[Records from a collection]
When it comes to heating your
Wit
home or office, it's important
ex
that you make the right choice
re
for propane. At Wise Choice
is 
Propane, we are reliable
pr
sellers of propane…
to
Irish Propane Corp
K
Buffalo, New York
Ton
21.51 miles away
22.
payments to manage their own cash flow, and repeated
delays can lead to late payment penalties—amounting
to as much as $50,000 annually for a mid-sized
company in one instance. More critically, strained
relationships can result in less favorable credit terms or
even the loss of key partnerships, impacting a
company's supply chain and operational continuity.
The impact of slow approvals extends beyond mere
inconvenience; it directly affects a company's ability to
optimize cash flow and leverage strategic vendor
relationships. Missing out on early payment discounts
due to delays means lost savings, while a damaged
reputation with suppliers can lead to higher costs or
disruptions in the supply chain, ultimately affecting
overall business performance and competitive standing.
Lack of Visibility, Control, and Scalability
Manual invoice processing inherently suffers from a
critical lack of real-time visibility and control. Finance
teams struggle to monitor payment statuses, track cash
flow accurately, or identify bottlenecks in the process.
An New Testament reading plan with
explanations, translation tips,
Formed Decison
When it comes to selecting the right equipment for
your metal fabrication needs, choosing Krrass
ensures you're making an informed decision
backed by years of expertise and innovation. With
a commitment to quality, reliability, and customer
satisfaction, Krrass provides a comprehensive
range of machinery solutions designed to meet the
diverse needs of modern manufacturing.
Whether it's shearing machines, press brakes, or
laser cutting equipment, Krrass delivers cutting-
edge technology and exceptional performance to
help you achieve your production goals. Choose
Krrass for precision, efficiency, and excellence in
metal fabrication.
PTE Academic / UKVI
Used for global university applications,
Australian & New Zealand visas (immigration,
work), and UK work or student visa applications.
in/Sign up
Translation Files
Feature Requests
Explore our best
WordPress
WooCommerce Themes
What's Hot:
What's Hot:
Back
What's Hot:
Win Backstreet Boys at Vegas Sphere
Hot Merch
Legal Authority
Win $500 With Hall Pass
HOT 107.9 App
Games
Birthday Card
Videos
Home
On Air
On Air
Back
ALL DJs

# [Your assignment]
Copy the items above word for word, starting with the very first line and going on through the line with "satisfaction, Krrass provides a comprehensive", including that line.

# [Answer space]
When it comes to heating your
Wit
home or office, it's important
ex
that you make the right choice
re
for propane. At Wise Choice
is 
Propane, we are reliable
pr
sellers of propane…
to
Irish Propane Corp
K
Buffalo, New York
Ton
21.51 miles away
22.
payments to manage their own cash flow, and repeated
delays can lead to late payment penalties—amounting
to as much as $50,000 annually for a mid-sized
company in one instance. More critically, strained
relationships can result in less favorable credit terms or
even the loss of key partnerships, impacting a
company's supply chain and operational continuity.
The impact of slow approvals extends beyond mere
inconvenience; it directly affects a company's ability to
optimize cash flow and leverage strategic vendor
relationships. Missing out on early payment discounts
due to delays means lost savings, while a damaged
reputation with suppliers can lead to higher costs or
disruptions in the supply chain, ultimately affecting
overall business performance and competitive standing.
Lack of Visibility, Control, and Scalability
Manual invoice processing inherently suffers from a
critical lack of real-time visibility and control. Finance
teams struggle to monitor payment statuses, track cash
flow accurately, or identify bottlenecks in the process.
An New Testament reading plan with
explanations, translation tips,
Formed Decison
When it comes to selecting the right equipment for
your metal fabrication needs, choosing Krrass
ensures you're making an informed decision
backed by years of expertise and innovation. With
a commitment to quality, reliability, and customer
satisfaction, Krrass provides a comprehensive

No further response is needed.